Gene Expression Tab: Clustering and Markers

This tab shows the results of Cell Ranger's automated secondary analysis, including clustering and marker gene identification.

  • t-SNE Projections: A t-SNE (t-distributed Stochastic Neighbor Embedding) plot is a visualization that reduces the complex, high-dimensional gene expression data for each cell down to a 2D map. Cells with similar gene expression profiles are plotted close together.

    • By Clustering: This plot shows the cells colored by the automated clustering performed by Cell Ranger. It gives you a first look at the different cell populations (clusters) present in your sample.

    • By UMI Counts: This is the same plot, but colored by the number of UMIs in each cell. It can reveal if any clusters are being driven by technical factors (like high UMI counts) rather than biology.

    Important Note: When interpreting t-SNE plots, only the groupings of cells (the clusters) are meaningful. The distance between two separate clusters does not mean anything, and the X/Y axes (tSNE-1, tSNE-2) have no direct biological interpretation.

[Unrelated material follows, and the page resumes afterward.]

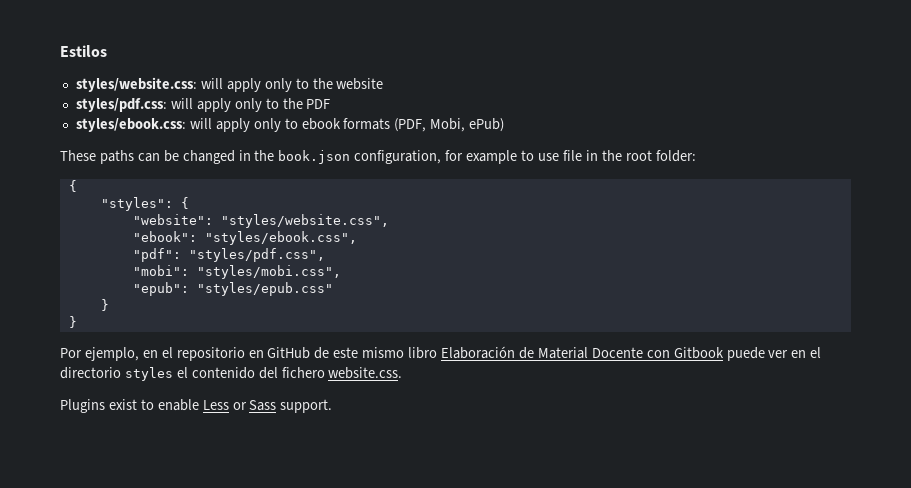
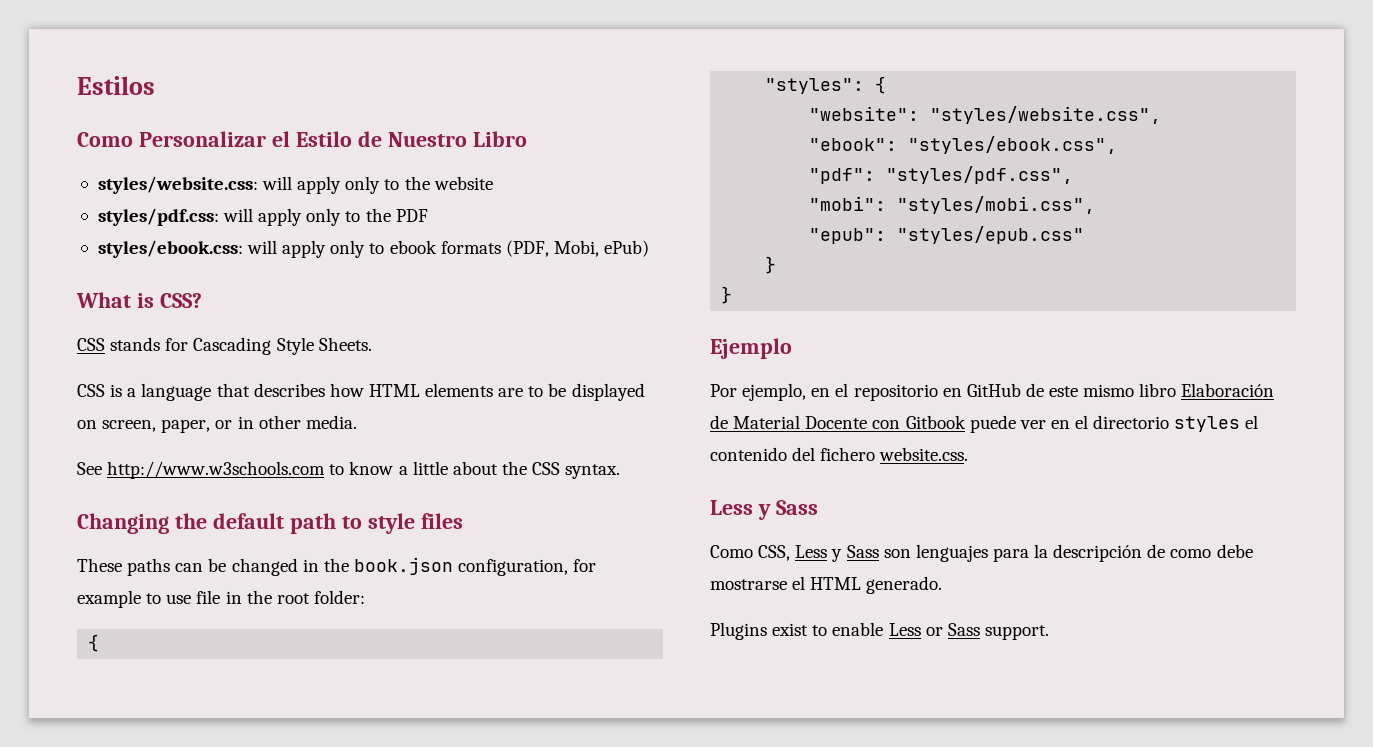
(107, 51) none -> [77,131,527,147] // Como Personalizar el Estilo de Nuestro Libro
(505, 125) none -> [76,292,202,308] [77,337,372,355] [77,383,645,401] [77,415,357,433] [77,461,621,479] [77,513,463,534] // What is CSS? // CSS stands for Cascading Style Sheets. // CSS is a language that describes how HTML elements are to be displayed on screen, paper, or in other media. // See http://www.w3schools.com to know a little about the CSS syntax. // Changing the default path to style files
(77, 322) none -> [710,338,792,359] // Ejemplo
(403, 373) none -> [710,500,818,520] [710,544,1253,562] [710,576,943,594] // Less y Sass // Como CSS, Less y Sass son lenguajes para la descripción de como debe mostrarse el HTML generado.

  • Top Features by Cluster (Marker Genes): This table lists the genes that are most differentially expressed in each cluster relative to all other clusters.

    • How to use it: You can sort the table by columns like L2FC (Log2 Fold Change) or p-value for a specific cluster (e.g., "Cluster 1") to see the genes that define that population. This is the first step in identifying your clusters (e.g., "Cluster 1 is likely T-cells because it highly expresses Cd3e and Cd4").
    • QC Note: Be cautious if the top "markers" for a cluster are all mitochondrial or ribosomal genes. This often indicates that the cluster is composed of stressed, dying, or low-quality cells.

  • Sequencing Saturation Plot: This plot measures the "complexity" of your library. It shows what percentage of the library's unique molecules (UMIs) you have detected at your current sequencing depth.
    • Interpretation: A high saturation (e.g., 90%) means you have found most of the unique transcripts, and sequencing deeper would yield diminishing returns. A low saturation (e.g., 50%) means you could still discover many new unique transcripts by sequencing deeper. Your target saturation depends on your biological question.

Practical QC Checklist: What to Look For

Here is a quick checklist for assessing your Cell Ranger results.

Metric / PlotA Good Result Looks Like...A Red Flag Looks Like...
Barcode Rank PlotA sharp "cliff and knee" shape.A gradual slope with no clear "knee."
Estimated Number of CellsClose to the number of cells you loaded.Drastically lower or higher than expected.
Mapping Rate (Visual Report)High % of reads mapped to exons (e.g., >85% for human/mouse).High % of unmapped reads or intergenic reads.
Median Genes per CellA high number (e.g., 1,000+), but this is very cell-type dependent.Very low numbers (e.g., <500) for what should be complex cells.
t-SNE ClustersClear, distinct clusters separated from each other.All cells are in one big, undefined blob.
Top Features TableClusters are defined by known, relevant biological markers.Clusters are defined by high mitochondrial or ribosomal genes.

By running the Cell Ranger block and reviewing these key reports, you can confidently quality-control your data before proceeding to downstream analysis.